Un évènement cataclysmique

Les deux hommes auraient échappé à la phase initiale de l’éruption, au cours de laquelle la ville de Pompéi avait été recouverte de cendres et de pierres volcaniques, avant de succomber à la seconde le lendemain. Leurs restes ont été découverts dans une ancienne villa, trois ans après la mise au jour d’une écurie abritant ceux de trois chevaux attelés à proximité.

Réalisés en versant de la craie liquide dans les cavités formées par leurs corps, des moulages ont révélé que les deux victimes, emprisonnées dans une couche de cendres grises d’au moins 2 mètres d’épaisseur, étaient mortes côte à côte.

L’analyse de leurs os et de leurs dents a permis aux archéologues de déterminer que l’une des d’entre elles avait entre 18 et 25 ans et était sans doute un esclave, comme le suggèrent plusieurs vertèbres tassées dues à des travaux physiques éprouvants. Tandis que la seconde, âgée de 30 à 40 ans et découverte jambes écartées et mains sur le torse, était vraisemblablement son propriétaire.

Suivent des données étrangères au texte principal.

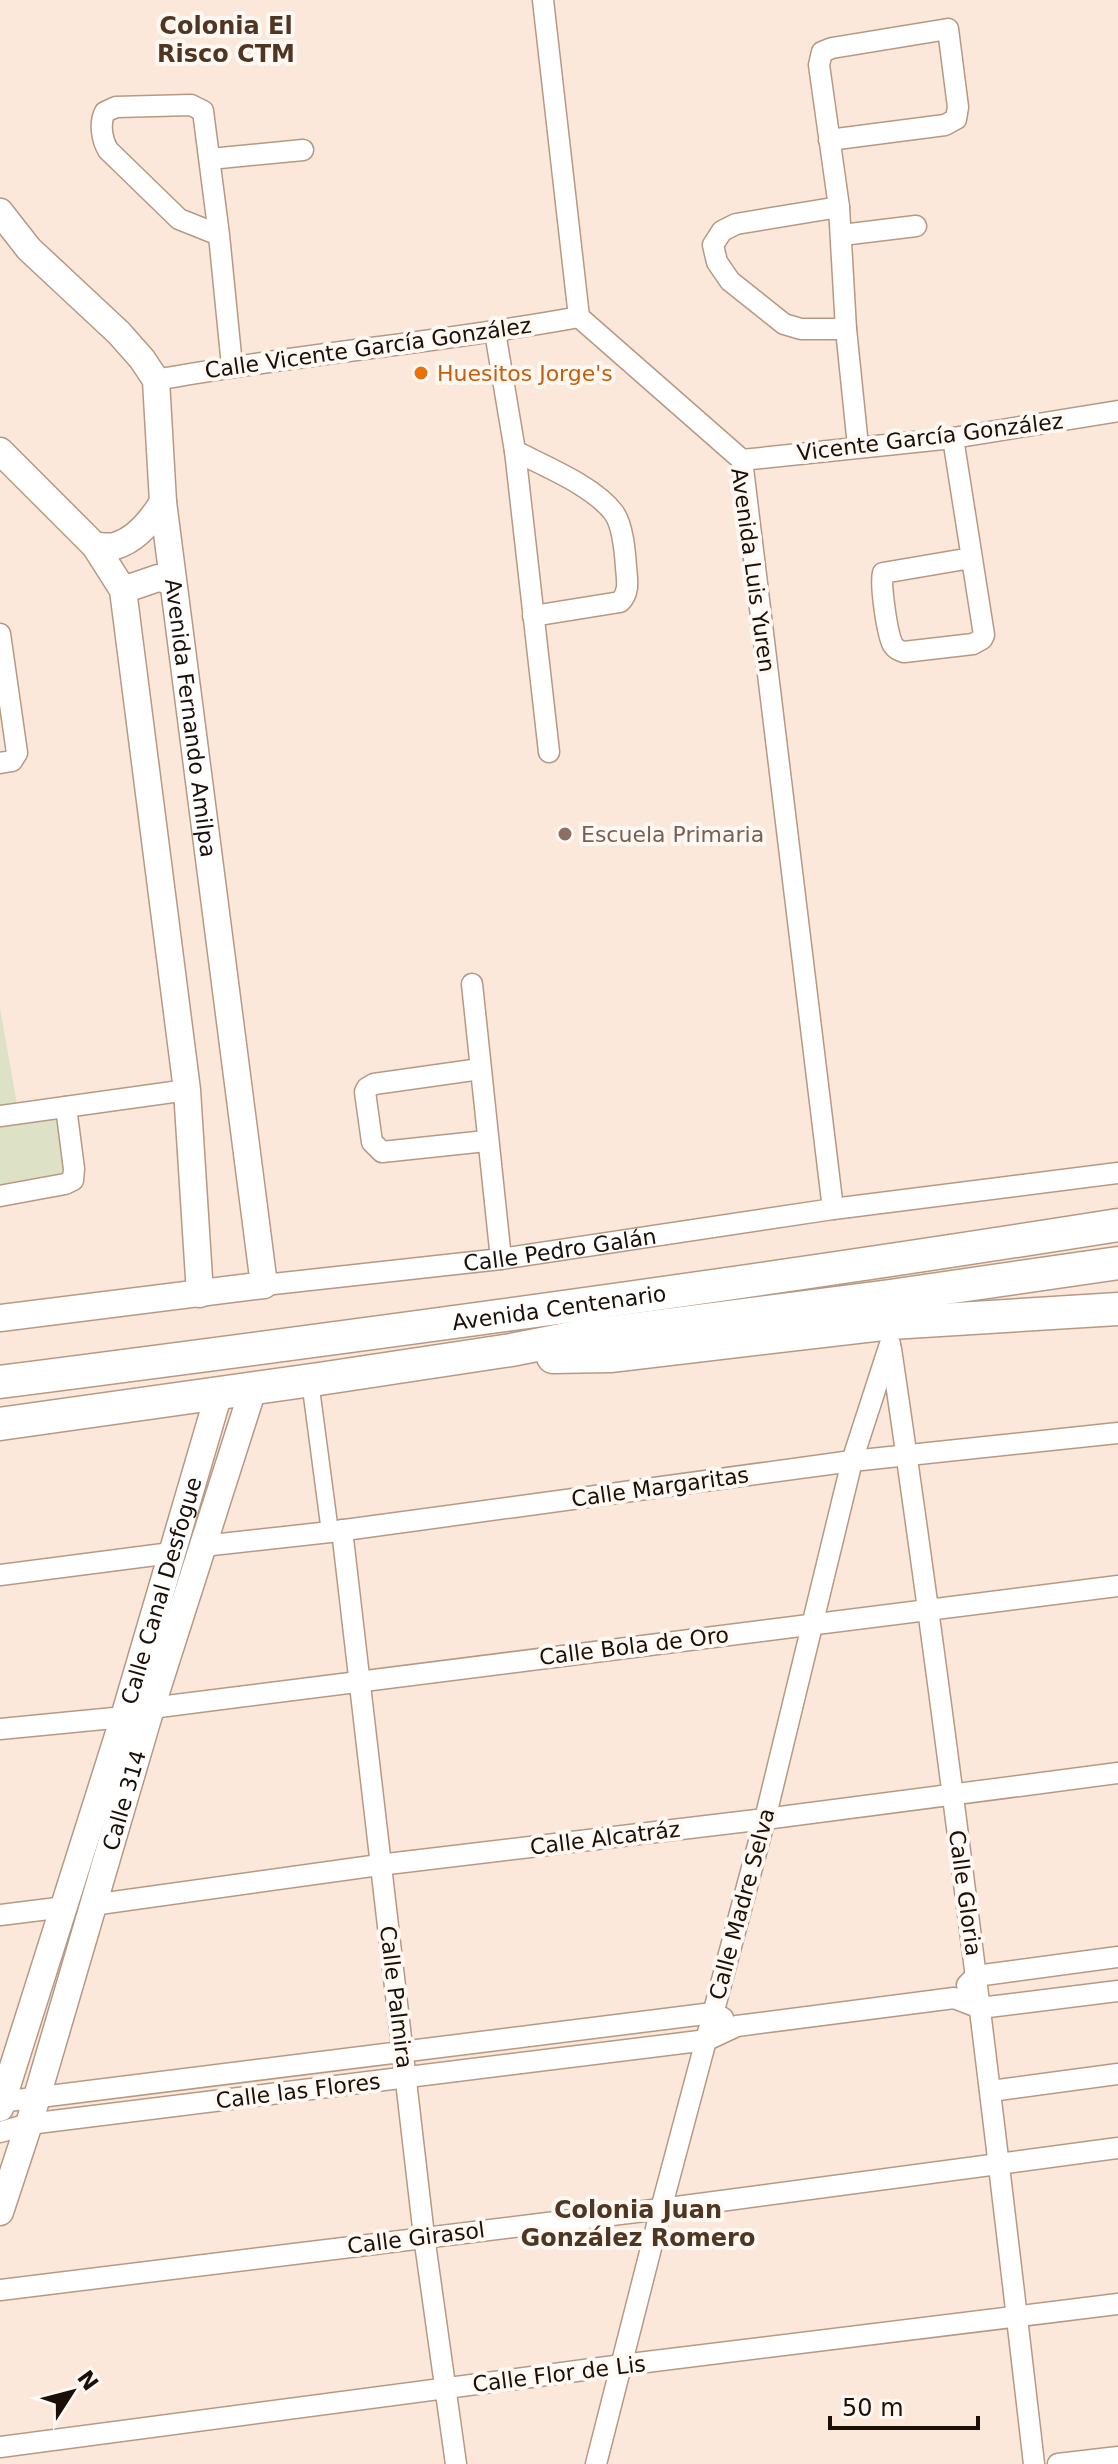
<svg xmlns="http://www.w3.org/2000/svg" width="1118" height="2464" font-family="'DejaVu Sans',sans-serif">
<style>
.green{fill:#dde1c6}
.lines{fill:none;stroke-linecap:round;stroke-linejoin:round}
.pedestrian-casing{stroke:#b79983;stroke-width:19}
.minor-casing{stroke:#b79983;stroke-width:23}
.tertiary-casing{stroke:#b79983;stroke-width:29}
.primary-casing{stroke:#b79983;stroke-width:35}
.pedestrian{stroke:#fff;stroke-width:16}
.minor{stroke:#fff;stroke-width:20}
.tertiary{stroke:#fff;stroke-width:26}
.primary{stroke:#fff;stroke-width:32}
.food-dot{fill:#e8710a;stroke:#fff8f3;stroke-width:3}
.education-dot{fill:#8d6e63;stroke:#fff8f3;stroke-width:3}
.labels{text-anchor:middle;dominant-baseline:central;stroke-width:8;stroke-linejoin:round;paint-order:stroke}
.street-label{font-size:22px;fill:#1a1008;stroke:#fff8f3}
.food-label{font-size:22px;fill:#c56008;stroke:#fff8f3;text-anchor:start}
.education-label{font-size:22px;fill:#785e54;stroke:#fff8f3;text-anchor:start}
.neighbourhood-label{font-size:24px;font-weight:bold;fill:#4f3622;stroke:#fff8f3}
</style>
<rect width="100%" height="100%" fill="#fbe8da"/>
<path class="green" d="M 0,1008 L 20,1121 L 65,1116 L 72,1188 L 0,1198 Z"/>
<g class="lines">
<g class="pedestrian-casing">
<path id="pedestrian" d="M 310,1381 L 330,1532"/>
</g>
<g class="minor-casing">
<g id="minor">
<path d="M 543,0 L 579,317 L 742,460 L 833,1209"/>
<path d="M 829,140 L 945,125 L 956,119 L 958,107 L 948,29 L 832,48 L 822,52 L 819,65 L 839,207 L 846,329 L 858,446"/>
<path d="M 210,159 L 303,150"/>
<path d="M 839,207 L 736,224 L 722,231 L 713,245 L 717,262 L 730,281 L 784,324 L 801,329 L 846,329"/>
<path d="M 219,235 L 179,219 L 108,150 C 102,140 99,123 105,112 L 116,107 L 191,105 L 203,111 L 219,235 L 232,366"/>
<path d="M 842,235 L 916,226"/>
<path d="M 495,332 L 515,451 L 549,752"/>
<path d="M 156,380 C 296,354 439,343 579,317"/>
<path d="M 953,438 L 984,635 L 982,639 L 973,644 L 904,652 C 898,650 897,650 893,645 C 887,634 880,584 883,573 L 971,558"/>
<path d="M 515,451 C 544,466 594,486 614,513 C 623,526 625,552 626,567 C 627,580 630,592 620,602 L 533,616"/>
<path d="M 742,460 L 953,438 L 1118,411"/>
<path d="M 0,634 L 17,753 L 12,761 L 0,763"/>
<path d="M 472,984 L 501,1259"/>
<path d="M 480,1069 L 374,1084 L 367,1088 L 365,1092 L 372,1142 L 382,1152 L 486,1141"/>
<path d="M 0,1116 L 187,1090"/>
<path d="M 0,1196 L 65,1184 L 73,1180 L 74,1169 L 66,1107"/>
<path id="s1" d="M 264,1285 L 501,1259 L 833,1209 L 1118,1173"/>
<path d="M 891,1349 C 946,1720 991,2092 1034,2464"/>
<path d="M 342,1530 L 424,2236 L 456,2464"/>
<path d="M 203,1546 L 330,1532 L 852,1461 L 1118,1433"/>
<path d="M 0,1575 L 171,1553"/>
<path d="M 151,1708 L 1118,1586"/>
<path d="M 0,1729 L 124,1717"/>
<path d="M 92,1905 L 379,1865 L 765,1819 L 1118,1773"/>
<path d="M 0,1915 L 65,1907"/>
<path d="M 967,1985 L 976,1976 L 1118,1957"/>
<path d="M 991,2091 L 1118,2074"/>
<path d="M 0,2102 L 713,2013 L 723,2018"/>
<path d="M 0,2132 L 29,2124 L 707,2040 L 737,2026 L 954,1998 L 980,2008 L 1118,1991"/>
<path d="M 0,2290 L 661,2209 L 1118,2148"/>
<path d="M 0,2447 L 622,2365 L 1118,2304"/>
<path d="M 596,2464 L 661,2209 L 765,1819 L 852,1461 L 890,1344"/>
<path d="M 1058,2464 L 1118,2457"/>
</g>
</g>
<g class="tertiary-casing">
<g id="tertiary">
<path id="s2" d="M 0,212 L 29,249 L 119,333 L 142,359 L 156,380 L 163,502 L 264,1285 L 0,1318"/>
<path d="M 0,451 L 95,546 L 123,590 L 187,1090 L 200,1294"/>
<path d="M 95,546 C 101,546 109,547 115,546 C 136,540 152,520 163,502"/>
<path d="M 123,590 L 158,578 L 172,581"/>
<path id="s3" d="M 0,2108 L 124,1717 L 219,1393"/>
<path id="s4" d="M 0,2212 L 29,2124 L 151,1708 L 253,1389"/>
</g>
</g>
<g class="primary-casing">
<g id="primary">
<path d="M 553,1357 L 610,1356 L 891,1323 L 1118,1309"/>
<path id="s5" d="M 0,1382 C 373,1334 746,1284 1118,1225"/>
<path d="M 0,1424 L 319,1379 L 511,1350 L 582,1336 L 890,1296 L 1118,1263"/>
</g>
</g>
<use href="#pedestrian" class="pedestrian"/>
<use href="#minor" class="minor"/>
<use href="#tertiary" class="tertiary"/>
<use href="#primary" class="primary"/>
</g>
<circle class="food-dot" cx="421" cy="373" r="8"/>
<circle class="education-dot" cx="565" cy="834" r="8"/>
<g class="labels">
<g class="street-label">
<text transform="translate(368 348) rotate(-8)">Calle Vicente García González</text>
<text transform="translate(930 437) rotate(-7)">Vicente García González</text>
<text transform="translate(753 570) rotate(82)">Avenida Luis Yuren</text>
<text stroke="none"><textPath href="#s2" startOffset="570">Avenida Fernando Amilpa</textPath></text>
<text stroke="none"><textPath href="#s1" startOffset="298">Calle Pedro Galán</textPath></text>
<text stroke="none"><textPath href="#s5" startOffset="564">Avenida Centenario</textPath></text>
<text transform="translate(660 1487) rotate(-8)">Calle Margaritas</text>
<text stroke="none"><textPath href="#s3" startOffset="542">Calle Canal Desfogue</textPath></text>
<text transform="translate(634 1646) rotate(-7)">Calle Bola de Oro</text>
<text stroke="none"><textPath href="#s4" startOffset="430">Calle 314</textPath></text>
<text transform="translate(605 1838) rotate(-7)">Calle Alcatráz</text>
<text transform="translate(965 1893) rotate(82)">Calle Gloria</text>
<text transform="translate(742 1904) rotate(-75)">Calle Madre Selva</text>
<text transform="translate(396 1997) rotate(83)">Calle Palmira</text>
<text transform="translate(298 2091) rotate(-7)">Calle las Flores</text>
<text transform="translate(416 2238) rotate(-7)">Calle Girasol</text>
<text transform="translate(559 2374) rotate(-7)">Calle Flor de Lis</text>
</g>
<g class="food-label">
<text x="437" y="373">Huesitos Jorge's</text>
</g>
<g class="education-label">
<text x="581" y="834">Escuela Primaria</text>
</g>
<g class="neighbourhood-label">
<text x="226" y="26">Colonia El<tspan x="226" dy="28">Risco CTM</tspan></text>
<text x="638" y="2210">Colonia Juan<tspan x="638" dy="28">González Romero</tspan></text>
</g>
</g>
<g transform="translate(72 2392) rotate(54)" stroke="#fff8f3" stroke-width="6" paint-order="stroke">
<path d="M0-6L14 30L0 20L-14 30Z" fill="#1a1008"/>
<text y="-12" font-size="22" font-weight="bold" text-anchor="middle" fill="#1a1008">N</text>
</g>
<path d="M830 2416v12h148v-12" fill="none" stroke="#1a1008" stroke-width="4"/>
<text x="842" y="2416" font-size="24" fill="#1a1008" stroke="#fff8f3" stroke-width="6" paint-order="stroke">50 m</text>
</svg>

Les deux squelettes ont été retrouvés dans une pièce bordant un couloir souterrain, connu à l’époque romaine sous le nom de cryptoporticus, qui menait au niveau supérieur de la villa. « Les victimes cherchaient probablement un abri, et pensaient être mieux protégées dans cet espace souterrain », a expliqué Massimo Osanna, directeur général du parc archéologique de Pompéi. « Mais le matin du 25 octobre de l’an 79, une nuée ardente est arrivée et a tué tous ceux qui se trouvaient sur son chemin. »

« C’est une découverte stupéfiante »

Se basant sur les plis laissés par les tissus dans l’épaisse couche de cendres, les archéologues italiens ont déterminé que l’homme le plus jeune portait une tenue courte et plissée, tandis que la victime la plus âgée était vêtue d’une tunique et d’un manteau de laine. La découverte de fragments de peinture à proximité du visage de l’homme le plus âgé suggère quant à elle l’effondrement d’un mur supérieur lors de l’éruption.

« C’est une découverte stupéfiante », a de son côté estimé Dario Franceschini, ministre italien de la Culture. « Pour la première fois depuis 150 ans, date du premier emploi de la technique, il a été possible, en plus de la réalisation de moulages parfaits des corps, de documenter grâce à de nouvelles technologies ce que les victimes avaient avec elles au moment où elles ont été tuées par les vapeurs bouillantes de l’éruption. »

Bien que les ruines de Pompéi aient été découvertes au XVIe siècle, les premières fouilles n’ont débuté qu’en 1748. Au fil des siècles, plus de 1 500 des quelque 2 000 victimes supposées de l’éruption du Vésuve ont été retrouvées, incluant un homme terriblement malchanceux.